It was supposed to go beautifully. Every detail had been considered. The reading was thought provoking, a perfectly aligned video clip was paused and ready, and well-crafted questions were asked. The only problem was that the students failed to realize how amazing the lesson was.
Regardless of discipline, every experienced teacher knows the sad blank feeling that accompanies the beautifully conceptualized lesson going down the toilet. After hours of planning, we are sometimes met with blank stares, furtive glances at cell phones, and (hopefully) stifled yawns. It’s much like the sinking feeling you might feel if you spent days preparing for a party and none of the guests came.
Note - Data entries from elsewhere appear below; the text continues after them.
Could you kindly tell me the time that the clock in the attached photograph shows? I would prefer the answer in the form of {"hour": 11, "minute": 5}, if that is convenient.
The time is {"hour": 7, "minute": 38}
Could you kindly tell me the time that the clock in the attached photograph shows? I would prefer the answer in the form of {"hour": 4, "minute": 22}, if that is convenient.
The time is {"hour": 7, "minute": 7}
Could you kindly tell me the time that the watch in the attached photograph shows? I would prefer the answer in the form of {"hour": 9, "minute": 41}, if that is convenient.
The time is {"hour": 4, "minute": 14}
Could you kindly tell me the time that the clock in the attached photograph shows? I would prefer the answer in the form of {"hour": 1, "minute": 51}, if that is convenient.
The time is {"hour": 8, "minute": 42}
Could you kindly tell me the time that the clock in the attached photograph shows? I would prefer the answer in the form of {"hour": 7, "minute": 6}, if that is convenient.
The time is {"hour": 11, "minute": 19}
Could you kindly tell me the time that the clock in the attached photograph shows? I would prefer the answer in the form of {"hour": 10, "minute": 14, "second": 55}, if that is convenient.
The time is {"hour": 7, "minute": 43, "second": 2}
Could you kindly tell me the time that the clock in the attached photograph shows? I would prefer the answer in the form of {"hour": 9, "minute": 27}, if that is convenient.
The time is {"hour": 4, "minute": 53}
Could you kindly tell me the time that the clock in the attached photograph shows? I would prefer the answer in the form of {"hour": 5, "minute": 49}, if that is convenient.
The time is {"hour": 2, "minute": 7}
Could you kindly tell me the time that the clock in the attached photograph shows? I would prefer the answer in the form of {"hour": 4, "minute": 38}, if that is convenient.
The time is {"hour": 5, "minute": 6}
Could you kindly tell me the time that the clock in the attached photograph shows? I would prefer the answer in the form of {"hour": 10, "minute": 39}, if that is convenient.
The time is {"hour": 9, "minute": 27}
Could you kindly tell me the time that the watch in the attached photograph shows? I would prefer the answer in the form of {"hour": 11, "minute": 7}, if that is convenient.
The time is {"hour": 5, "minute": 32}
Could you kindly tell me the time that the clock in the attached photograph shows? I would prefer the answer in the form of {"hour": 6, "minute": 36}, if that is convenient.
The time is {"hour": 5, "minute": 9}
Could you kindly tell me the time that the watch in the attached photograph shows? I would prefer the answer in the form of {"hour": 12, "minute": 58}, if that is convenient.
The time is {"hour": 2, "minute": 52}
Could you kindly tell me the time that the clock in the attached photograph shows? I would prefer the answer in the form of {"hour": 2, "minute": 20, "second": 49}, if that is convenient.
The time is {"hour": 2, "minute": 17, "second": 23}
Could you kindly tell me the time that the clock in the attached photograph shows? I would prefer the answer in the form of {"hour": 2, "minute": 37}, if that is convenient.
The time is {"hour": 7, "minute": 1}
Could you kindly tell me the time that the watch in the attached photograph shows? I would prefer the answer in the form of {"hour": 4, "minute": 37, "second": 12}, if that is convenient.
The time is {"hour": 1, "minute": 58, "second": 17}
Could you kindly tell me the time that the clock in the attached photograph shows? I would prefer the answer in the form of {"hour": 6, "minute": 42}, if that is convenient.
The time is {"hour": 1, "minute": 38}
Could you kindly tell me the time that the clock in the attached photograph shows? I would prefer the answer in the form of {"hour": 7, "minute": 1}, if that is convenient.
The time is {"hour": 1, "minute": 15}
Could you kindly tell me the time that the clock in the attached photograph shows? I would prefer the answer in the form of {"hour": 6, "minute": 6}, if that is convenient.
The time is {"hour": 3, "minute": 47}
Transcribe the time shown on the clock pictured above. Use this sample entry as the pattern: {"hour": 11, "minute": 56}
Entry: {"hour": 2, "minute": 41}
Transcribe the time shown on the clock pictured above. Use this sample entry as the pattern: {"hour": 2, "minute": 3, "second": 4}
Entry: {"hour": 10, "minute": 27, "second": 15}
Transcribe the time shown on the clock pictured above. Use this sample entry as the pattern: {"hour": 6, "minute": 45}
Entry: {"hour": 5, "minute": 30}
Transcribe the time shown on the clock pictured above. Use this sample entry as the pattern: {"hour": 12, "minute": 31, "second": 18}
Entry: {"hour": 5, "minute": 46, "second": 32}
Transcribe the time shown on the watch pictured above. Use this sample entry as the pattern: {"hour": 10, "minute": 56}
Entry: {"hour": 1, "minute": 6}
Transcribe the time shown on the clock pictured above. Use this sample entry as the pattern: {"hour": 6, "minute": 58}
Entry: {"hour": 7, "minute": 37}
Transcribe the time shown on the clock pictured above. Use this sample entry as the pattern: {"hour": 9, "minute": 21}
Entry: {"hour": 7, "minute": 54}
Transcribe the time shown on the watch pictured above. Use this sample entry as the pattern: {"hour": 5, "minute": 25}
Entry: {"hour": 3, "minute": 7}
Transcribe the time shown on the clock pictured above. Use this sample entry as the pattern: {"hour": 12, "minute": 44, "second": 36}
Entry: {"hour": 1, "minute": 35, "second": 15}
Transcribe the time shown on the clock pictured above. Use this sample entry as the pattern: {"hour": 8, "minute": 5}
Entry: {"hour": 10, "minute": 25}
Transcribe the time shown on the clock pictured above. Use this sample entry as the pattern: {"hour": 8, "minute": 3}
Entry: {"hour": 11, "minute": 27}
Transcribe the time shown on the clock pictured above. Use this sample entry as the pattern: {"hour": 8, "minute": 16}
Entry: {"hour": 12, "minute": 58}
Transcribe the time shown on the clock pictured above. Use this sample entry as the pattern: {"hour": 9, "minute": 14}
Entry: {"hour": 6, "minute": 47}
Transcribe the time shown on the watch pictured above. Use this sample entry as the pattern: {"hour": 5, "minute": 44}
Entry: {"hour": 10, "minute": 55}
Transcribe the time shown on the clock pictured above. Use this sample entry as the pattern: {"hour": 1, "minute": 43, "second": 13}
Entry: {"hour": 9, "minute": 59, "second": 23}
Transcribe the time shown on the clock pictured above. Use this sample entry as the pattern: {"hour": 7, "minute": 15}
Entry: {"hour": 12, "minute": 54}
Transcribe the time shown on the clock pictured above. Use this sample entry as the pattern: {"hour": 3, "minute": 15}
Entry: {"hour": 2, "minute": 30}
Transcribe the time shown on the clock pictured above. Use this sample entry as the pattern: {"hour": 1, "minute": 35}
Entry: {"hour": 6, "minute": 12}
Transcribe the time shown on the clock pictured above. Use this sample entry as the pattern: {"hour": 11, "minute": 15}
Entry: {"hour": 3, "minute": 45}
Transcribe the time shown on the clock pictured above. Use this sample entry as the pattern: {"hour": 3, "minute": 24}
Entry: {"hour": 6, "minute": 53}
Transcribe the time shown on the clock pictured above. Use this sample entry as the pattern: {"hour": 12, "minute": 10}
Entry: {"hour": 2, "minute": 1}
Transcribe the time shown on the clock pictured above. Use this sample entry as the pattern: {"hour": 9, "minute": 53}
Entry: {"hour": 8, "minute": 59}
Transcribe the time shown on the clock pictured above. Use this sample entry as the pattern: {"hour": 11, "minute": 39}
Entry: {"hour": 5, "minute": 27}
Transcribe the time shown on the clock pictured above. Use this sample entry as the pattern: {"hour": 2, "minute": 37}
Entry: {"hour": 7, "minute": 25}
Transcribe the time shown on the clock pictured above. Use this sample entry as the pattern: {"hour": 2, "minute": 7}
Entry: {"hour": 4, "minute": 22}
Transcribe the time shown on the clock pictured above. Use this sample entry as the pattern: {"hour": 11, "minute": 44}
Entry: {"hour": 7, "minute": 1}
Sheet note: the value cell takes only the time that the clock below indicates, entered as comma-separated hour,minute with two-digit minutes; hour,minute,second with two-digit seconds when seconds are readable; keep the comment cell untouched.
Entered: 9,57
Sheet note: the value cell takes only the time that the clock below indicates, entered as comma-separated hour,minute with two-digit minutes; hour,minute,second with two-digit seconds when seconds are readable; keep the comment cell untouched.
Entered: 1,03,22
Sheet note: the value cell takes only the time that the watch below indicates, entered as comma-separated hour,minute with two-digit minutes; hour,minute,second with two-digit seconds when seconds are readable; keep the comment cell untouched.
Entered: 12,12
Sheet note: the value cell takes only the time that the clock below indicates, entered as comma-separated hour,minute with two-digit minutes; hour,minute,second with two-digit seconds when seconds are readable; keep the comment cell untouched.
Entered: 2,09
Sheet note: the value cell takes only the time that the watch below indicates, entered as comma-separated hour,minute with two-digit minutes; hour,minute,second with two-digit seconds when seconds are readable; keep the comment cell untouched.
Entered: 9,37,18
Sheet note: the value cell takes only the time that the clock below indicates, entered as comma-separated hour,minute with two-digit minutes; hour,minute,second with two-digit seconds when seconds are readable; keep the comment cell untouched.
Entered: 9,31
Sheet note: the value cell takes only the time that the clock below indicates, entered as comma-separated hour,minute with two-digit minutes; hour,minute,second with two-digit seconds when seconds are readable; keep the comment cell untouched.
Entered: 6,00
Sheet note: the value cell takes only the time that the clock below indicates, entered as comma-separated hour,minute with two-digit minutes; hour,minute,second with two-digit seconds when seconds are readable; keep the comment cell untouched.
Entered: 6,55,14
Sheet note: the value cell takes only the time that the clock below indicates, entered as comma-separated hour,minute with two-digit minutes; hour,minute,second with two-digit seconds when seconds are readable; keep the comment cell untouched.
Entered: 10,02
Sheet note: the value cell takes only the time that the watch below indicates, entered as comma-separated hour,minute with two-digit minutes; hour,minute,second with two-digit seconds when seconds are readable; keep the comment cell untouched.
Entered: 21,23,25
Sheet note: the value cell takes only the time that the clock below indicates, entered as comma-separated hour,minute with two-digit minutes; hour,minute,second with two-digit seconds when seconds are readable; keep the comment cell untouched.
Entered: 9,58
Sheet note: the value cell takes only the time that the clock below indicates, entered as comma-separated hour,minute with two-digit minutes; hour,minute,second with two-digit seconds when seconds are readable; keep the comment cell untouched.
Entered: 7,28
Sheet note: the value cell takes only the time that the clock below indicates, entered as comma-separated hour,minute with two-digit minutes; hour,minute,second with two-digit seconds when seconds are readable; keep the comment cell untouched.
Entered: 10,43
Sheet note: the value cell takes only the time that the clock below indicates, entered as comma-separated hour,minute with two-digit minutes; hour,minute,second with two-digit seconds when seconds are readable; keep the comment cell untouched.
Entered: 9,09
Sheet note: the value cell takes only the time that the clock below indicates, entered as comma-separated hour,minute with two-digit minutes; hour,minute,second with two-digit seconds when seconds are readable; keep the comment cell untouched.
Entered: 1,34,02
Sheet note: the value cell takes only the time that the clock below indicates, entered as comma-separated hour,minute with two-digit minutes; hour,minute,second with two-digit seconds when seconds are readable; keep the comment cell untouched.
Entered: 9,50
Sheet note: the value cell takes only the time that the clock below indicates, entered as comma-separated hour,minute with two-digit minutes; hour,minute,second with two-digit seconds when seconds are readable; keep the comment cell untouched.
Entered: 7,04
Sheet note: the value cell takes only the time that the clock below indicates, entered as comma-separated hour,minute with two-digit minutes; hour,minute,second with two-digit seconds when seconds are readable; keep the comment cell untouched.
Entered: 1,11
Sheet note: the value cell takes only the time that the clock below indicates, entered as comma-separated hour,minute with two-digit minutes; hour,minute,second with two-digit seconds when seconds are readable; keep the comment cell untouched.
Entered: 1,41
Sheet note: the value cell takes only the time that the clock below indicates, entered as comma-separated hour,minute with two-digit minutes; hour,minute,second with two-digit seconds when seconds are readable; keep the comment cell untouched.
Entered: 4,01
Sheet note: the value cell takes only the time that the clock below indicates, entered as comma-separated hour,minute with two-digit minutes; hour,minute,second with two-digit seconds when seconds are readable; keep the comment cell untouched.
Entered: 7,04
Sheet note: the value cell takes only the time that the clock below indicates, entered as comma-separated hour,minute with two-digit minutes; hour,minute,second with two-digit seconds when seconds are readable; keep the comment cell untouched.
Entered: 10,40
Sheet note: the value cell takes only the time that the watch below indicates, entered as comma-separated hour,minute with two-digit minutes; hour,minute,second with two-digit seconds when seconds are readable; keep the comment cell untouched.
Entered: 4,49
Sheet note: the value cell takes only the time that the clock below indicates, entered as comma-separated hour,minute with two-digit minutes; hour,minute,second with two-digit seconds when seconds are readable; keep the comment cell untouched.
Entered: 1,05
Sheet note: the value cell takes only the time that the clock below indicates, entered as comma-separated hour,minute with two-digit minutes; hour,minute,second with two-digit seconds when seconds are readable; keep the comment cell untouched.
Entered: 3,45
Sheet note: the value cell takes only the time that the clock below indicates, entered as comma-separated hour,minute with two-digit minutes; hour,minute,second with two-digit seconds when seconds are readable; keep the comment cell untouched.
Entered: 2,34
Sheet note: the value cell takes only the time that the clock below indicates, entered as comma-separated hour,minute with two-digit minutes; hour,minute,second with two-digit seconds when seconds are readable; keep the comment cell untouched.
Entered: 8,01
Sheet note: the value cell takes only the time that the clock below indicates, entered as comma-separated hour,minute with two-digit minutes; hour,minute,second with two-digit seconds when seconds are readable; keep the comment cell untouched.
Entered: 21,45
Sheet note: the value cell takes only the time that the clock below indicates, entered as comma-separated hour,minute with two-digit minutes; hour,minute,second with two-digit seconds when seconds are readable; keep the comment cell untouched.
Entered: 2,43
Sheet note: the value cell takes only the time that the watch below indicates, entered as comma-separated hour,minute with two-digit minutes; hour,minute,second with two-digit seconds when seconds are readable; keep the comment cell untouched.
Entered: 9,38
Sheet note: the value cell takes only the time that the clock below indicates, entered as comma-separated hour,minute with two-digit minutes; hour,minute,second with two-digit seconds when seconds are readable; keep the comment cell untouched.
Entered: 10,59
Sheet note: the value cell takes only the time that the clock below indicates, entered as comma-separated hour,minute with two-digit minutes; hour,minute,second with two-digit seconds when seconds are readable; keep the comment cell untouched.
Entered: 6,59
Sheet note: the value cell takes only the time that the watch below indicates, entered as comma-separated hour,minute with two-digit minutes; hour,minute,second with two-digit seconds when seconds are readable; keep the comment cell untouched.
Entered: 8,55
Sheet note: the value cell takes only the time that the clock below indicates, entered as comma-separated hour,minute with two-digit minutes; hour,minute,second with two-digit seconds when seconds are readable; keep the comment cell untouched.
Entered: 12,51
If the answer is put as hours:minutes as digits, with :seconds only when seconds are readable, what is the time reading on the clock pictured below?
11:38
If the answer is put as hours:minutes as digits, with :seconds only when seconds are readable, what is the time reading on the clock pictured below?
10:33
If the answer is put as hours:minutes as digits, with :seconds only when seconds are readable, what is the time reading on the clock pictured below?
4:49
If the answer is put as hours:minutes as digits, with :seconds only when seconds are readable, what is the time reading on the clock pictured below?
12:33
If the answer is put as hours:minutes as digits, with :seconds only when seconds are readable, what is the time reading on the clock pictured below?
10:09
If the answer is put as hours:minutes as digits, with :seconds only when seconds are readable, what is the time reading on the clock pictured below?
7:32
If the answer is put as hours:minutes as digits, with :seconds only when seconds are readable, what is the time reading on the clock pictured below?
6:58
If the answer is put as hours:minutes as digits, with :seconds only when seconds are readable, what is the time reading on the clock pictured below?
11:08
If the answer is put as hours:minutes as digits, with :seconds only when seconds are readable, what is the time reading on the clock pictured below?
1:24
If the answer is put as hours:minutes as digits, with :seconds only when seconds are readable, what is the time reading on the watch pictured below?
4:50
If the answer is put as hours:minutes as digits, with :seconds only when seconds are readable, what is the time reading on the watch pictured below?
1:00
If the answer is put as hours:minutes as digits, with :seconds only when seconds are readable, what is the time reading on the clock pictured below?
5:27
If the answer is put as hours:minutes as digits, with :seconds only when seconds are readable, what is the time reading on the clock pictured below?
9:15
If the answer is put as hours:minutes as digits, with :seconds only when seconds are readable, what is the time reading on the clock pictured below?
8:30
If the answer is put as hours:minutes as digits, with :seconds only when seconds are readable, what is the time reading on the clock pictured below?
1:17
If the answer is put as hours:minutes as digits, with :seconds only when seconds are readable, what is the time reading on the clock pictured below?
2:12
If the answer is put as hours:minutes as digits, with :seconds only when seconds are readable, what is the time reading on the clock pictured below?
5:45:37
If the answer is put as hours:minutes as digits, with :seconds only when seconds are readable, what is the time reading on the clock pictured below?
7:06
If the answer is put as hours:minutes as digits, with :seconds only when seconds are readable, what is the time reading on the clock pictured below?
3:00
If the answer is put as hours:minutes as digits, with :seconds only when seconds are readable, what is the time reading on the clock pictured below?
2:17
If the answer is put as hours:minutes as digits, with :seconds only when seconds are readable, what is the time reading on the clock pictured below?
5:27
I’d like to report that I have had an epiphany and figured out a sure fire strategy that insured this would never happen again, but that would be complete nonsense. Part of what makes teaching so exciting is the ability to try new approaches. With the new comes risk.
What I have learned is that adaptability and focus on student need is the primary method of righting the ship. It’s only when we cling to our version of how things should have gone that we condemn the lesson to failure. I now know the warning signs of a lesson barreling off course, so I fight my first instinct, which is to stick to the plan and pray for the end of the period. Rather, I now collect myself, quietly and quickly mourn the lesson that was not to be, and redirect my attention back to the reality of the situation. It sounds so simple and obvious, but it has taken me a shamefully long time to recognize that I can only chart the course when am sensitive to the climate of the room.